= LIST OF TASKS =
**1)** Reproduce the passage from the objections to H.R. 4210, starting at "Specifically, the Administration" and ending at "newly constructed residences.".
**2)** List every dollar amount mentioned in the objections to H.R. 4210.
*** DOCUMENT EXTRACT ***
Specifically, the Administration strongly objects to the following provisions of H.R. 4210:

— The first-time homebuyer credit provides benefits to less than 20 percent of first-time homebuyers because the credit is limited to newly constructed residences.

— The capital gains exclusion for small business stock is far too narrowly targeted and does not provide adequate incentives for broad-based capital formation and job creation.

— The capital gains provision would not provide meaningful incentives for entrepreneurial risk-taking. Under the proposal, the sale of a successful investment is penalized by generally taxing the gain at the highest marginal rate because the capital gain is included in determining the applicable tax brackets. This is a particular problem for enterprises and investments that are sold in a single transaction such as family farms, personal residences and high-tech businesses. Moreover, the proposal continues the incentive to hold substantially appreciated assets rather than make funds available for new productive investment.

— Various provisions in the proposal significantly increase the effective tax burden on the real estate industry when the industry can least afford it. For example, the depreciable life of non-residential real estate would be lengthened.

— The $300 per child tax credit does not provide benefits to over 40 percent of American families with children under 19 years old, and almost 50 percent of such children are not covered. The credit is phased out for many middle-income families.

— The bailout of privately negotiated health benefit plans will principally benefit selected large eastern coal companies. This bailout is financed by an industry-wide tax that will hurt consumers and all coal workers not covered under the Bituminous Coal Operators Association agreement. This wholly unjustified bailout is highly objectionable from both an employment policy and a health policy perspective.

— The bill diverts income tax revenues of $2.2 billion over the next decade to the rail pension fund, substituting for rail sector contributions. This diversion subsidizes a high-wage industrial sector and inappropriately sets a precedent for taxpayer support for other private pension systems.

— The "Self Reliance Loan" proposal would provide $2.6 billion in new direct loan entitlements on top of existing postsecondary loan and grant programs. With this much loan volume and 500 participating schools, the initiative is not a "demonstration" but a full-blown program unsupported by any evidence that it is actuarially sound or that the complex administrative procedures envisioned can work. Moreover, collection procedures would further involve the Internal Revenue Service in many taxpayers' daily lives.

— The Administration opposes Section 2514 as stated in the Department of Treasury views letter to ways & Means Committee Chairman Rostenkowski dated November 20, 1991.
*** SOURCE MATERIAL ***
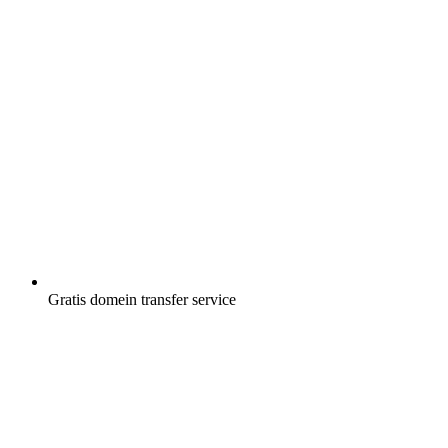
Gratis
domein transfer service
***
= ANSWERS GIVEN =
**1)**
Specifically, the Administration strongly objects to the following provisions of H.R. 4210:

— The first-time homebuyer credit provides benefits to less than 20 percent of first-time homebuyers because the credit is limited to newly constructed residences.

**2)**
- $300 (the per-child tax credit)
- $2.2 billion (income tax revenues diverted to the rail pension fund over the next decade)
- $2.6 billion (new direct loan entitlements under the "Self Reliance Loan" proposal)